Bill Gates is the most generous man in the world. As of 2015, his lifetime giving total stood at $27 billion—more than the individual gross domestic products of 88 different countries and $6.5 billion more than the next highest individual giver, Warren Buffett. So when Bill Gates wants to give your impoverished country a whole bunch of chickens, you take them.
Unless you're Bolivia. Bolivia is having none of that chicken business.
"He does not know Bolivia’s reality to think we are living 500 years ago, in the middle of the jungle not knowing how to produce," said César Cocarico, Bolivia's minister of land and rural development, according to Financial Times. "Respectfully, he should stop talking about Bolivia, and once he knows more, apologize to us."
Let's back it up a bit. In a June 7 post on his Gates Notes blog, Gates announced his new "Coop Dreams" initiative. The plan, in partnership with hunger-relief charity Heifer International, was to give away 100,000 chickens to various poverty-stricken nations. Gates wrote:
If you were living on $2 a day, what would you do to improve your life?
That’s a real question for the nearly 1 billion people living in extreme poverty today. There’s no single right answer, of course, and poverty looks different in different places. But through my work with the foundation, I’ve met many people in poor countries who raise chickens, and I have learned a lot about the ins and outs of owning these birds. (As a city boy from Seattle, I had a lot to learn!) It’s pretty clear to me that just about anyone who’s living in extreme poverty is better off if they have chickens.
In fact, if I were in their shoes, that’s what I would do—I would raise chickens.
Bolivia, it seems, would not do that. Gates never specified where the chickens were going—in his blog post he mentioned only sub-Saharan Africa as a recipient—but, apparently, Bolivia was on the list.
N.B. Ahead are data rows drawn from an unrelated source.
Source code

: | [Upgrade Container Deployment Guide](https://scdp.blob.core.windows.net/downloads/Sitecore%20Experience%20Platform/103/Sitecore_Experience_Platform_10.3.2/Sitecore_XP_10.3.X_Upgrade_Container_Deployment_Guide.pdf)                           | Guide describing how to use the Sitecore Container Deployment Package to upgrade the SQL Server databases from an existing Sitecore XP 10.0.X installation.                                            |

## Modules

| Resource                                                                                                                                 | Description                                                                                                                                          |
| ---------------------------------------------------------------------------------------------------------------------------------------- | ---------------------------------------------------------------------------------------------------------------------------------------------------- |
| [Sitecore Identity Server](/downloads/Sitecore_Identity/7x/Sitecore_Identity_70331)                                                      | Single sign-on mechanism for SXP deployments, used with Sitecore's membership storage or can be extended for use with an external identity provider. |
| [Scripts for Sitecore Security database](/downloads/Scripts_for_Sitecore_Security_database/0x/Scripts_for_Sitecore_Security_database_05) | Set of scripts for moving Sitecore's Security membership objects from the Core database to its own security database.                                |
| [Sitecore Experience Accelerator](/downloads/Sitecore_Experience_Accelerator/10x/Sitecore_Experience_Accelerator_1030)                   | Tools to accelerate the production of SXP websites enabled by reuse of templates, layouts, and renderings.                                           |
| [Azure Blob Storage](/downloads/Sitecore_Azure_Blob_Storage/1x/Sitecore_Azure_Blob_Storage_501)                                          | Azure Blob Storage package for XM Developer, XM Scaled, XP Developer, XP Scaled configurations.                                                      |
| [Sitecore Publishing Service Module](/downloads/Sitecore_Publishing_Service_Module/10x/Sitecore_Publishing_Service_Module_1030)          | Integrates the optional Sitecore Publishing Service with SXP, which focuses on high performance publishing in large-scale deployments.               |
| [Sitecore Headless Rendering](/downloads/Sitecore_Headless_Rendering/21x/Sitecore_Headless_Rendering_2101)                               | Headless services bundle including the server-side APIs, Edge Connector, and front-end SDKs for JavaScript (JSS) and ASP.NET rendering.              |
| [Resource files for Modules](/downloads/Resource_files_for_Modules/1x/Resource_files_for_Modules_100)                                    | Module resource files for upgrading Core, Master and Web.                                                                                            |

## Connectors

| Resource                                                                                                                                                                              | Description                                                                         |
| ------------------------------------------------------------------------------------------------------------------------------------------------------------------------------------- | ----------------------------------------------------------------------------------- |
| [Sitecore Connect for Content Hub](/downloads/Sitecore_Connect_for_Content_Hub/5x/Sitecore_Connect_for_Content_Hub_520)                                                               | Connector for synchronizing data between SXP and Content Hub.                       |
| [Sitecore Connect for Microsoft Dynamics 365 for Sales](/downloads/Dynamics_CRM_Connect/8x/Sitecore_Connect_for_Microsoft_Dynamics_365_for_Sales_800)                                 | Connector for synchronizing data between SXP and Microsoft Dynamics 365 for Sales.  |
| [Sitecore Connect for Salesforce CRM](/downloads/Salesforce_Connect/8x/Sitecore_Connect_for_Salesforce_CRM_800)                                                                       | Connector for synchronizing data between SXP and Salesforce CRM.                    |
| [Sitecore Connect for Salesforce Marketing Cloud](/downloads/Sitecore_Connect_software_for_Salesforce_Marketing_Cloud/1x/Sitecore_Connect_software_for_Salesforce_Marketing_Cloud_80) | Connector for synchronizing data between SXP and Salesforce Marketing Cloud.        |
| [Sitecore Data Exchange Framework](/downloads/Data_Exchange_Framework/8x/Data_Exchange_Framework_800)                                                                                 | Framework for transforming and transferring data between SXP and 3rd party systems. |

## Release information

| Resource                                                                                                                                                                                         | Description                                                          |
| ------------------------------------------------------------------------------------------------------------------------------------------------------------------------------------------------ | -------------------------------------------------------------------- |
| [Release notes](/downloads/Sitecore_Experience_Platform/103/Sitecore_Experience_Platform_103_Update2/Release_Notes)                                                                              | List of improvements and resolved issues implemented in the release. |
And the country respectfully declined the offer. Or, rather, not so respectfully.
"I think it’s rude coming from a magnate that does not know Bolivia’s reality," said Cocarico. "He should inform himself that us Bolivians have a lot of production and do not need any gifted chicks in order to live. We have dignity."
(We'll pause here to note that the details are a bit hazy. Financial Times said only that Gates "supposedly offered" the chicken donation, and that the story had "spread to Bolivia's state news agency and wire services." It's possible Bolivia's inclusion was merely a rumor. But either way, the government was not happy.)
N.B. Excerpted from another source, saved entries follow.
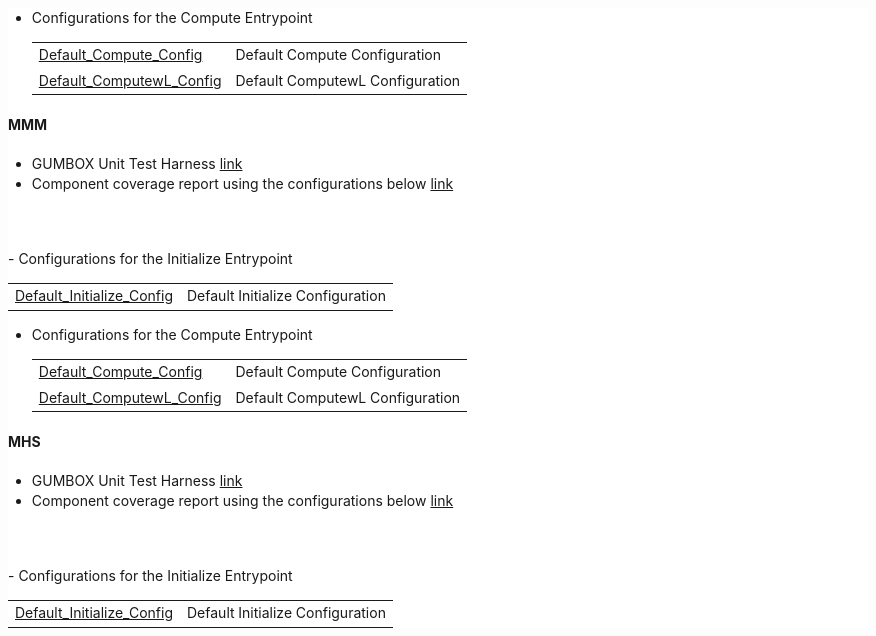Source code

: - Configurations for the Compute Entrypoint
  <table>
    <tr><td valign=top><a href="hamr/slang/src/test/util/isolette/Monitor/Manage_Monitor_Interface_impl_thermostat_monitor_temperature_manage_monitor_interface_UnitTestConfiguration_Util.scala#L38">Default_Compute_Config</a></td><td>Default Compute Configuration</td></tr>
    <tr><td valign=top><a href="hamr/slang/src/test/util/isolette/Monitor/Manage_Monitor_Interface_impl_thermostat_monitor_temperature_manage_monitor_interface_UnitTestConfiguration_Util.scala#L61">Default_ComputewL_Config</a></td><td>Default ComputewL Configuration</td></tr>
  </table>



#### MMM

- GUMBOX Unit Test Harness [link](hamr/slang/src/test/bridge/isolette/Monitor/Manage_Monitor_Mode_impl_thermostat_monitor_temperature_manage_monitor_mode_GumboX_UnitTests.scala)
- Component coverage report using the configurations below [link](https://people.cs.ksu.edu/~santos_jenkins/pub/gumbox-journal/custom_configs/isolette/Manage_Monitor_Mode_impl_thermostat_monitor_temperature_manage_monitor_mode_DSC_UnitTests/report.html)
<br>
<br>
- Configurations for the Initialize Entrypoint
  <table>
    <tr><td valign=top><a href="hamr/slang/src/test/util/isolette/Monitor/Manage_Monitor_Mode_impl_thermostat_monitor_temperature_manage_monitor_mode_UnitTestConfiguration_Util.scala#L22">Default_Initialize_Config</a></td><td>Default Initialize Configuration</td></tr>
  </table>

- Configurations for the Compute Entrypoint
  <table>
    <tr><td valign=top><a href="hamr/slang/src/test/util/isolette/Monitor/Manage_Monitor_Mode_impl_thermostat_monitor_temperature_manage_monitor_mode_UnitTestConfiguration_Util.scala#L38">Default_Compute_Config</a></td><td>Default Compute Configuration</td></tr>
    <tr><td valign=top><a href="hamr/slang/src/test/util/isolette/Monitor/Manage_Monitor_Mode_impl_thermostat_monitor_temperature_manage_monitor_mode_UnitTestConfiguration_Util.scala#L60">Default_ComputewL_Config</a></td><td>Default ComputewL Configuration</td></tr>
  </table>



#### MHS

- GUMBOX Unit Test Harness [link](hamr/slang/src/test/bridge/isolette/Regulate/Manage_Heat_Source_impl_thermostat_regulate_temperature_manage_heat_source_GumboX_UnitTests.scala)
- Component coverage report using the configurations below [link](https://people.cs.ksu.edu/~santos_jenkins/pub/gumbox-journal/custom_configs/isolette/Manage_Heat_Source_impl_thermostat_regulate_temperature_manage_heat_source_DSC_UnitTests/report.html)
<br>
<br>
- Configurations for the Initialize Entrypoint
  <table>
    <tr><td valign=top><a href="hamr/slang/src/test/util/isolette/Regulate/Manage_Heat_Source_impl_thermostat_regulate_temperature_manage_heat_source_UnitTestConfiguration_Util.scala#L22">Default_Initialize_Config</a></td><td>Default Initialize Configuration</td></tr>
  </table>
Now, it's unlikely Gates decided on a whim that donating 100,000 chickens was the answer to world hunger. He offered plenty of data on how and why chickens could benefit a developing country, and his plan had the backing of at least one expert researcher, Dr. Batamaka Somé, an anthropologist who has extensively studied poultry farming's economic impact. But it appears Gates may not have considered the cultural and social implications of such a gift.
According to The Verge, Bolivia produces 197 million chickens a year, with export capacity at 36 million. That's a bona fide chicken surplus. The country's economy is trending up, tripling over the last decade and on track for greater 2016 growth than any other South American nation, The Verge reported. And Bolivia's $33 billion GDP is greater than all but nine of the 48 countries comprising sub-Saharan Africa.
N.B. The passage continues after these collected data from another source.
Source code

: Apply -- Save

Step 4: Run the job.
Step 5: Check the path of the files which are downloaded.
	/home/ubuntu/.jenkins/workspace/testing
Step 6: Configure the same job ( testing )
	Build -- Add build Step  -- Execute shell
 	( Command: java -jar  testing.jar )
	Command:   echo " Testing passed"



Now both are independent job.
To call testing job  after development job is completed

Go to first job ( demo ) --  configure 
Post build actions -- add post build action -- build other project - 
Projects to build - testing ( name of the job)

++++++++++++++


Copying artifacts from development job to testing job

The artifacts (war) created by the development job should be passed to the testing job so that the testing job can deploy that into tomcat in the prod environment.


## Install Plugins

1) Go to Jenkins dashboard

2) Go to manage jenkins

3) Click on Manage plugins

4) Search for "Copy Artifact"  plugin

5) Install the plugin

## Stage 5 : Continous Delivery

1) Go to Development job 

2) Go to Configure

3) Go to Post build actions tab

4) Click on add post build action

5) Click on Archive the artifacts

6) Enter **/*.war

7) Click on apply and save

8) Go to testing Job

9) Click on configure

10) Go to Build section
It's easy to see why Bolivia took offense to avian assistance. The country sees itself as an up-and-comer in the global economy. It doesn't want to be treated the same way as, say, Burkina Faso. And it doesn't want handouts—especially not feathery ones.
Gates, and especially The Gates Foundation, has drawn criticism for at times pushing his own philanthropic agenda, whether recipients want it or not. Offering chickens to a country that doesn't need them, while not as serious an allegation as, say, pushing for vaccines at the expense of strengthened public health systems, likely will only reinforce that narrative among critics.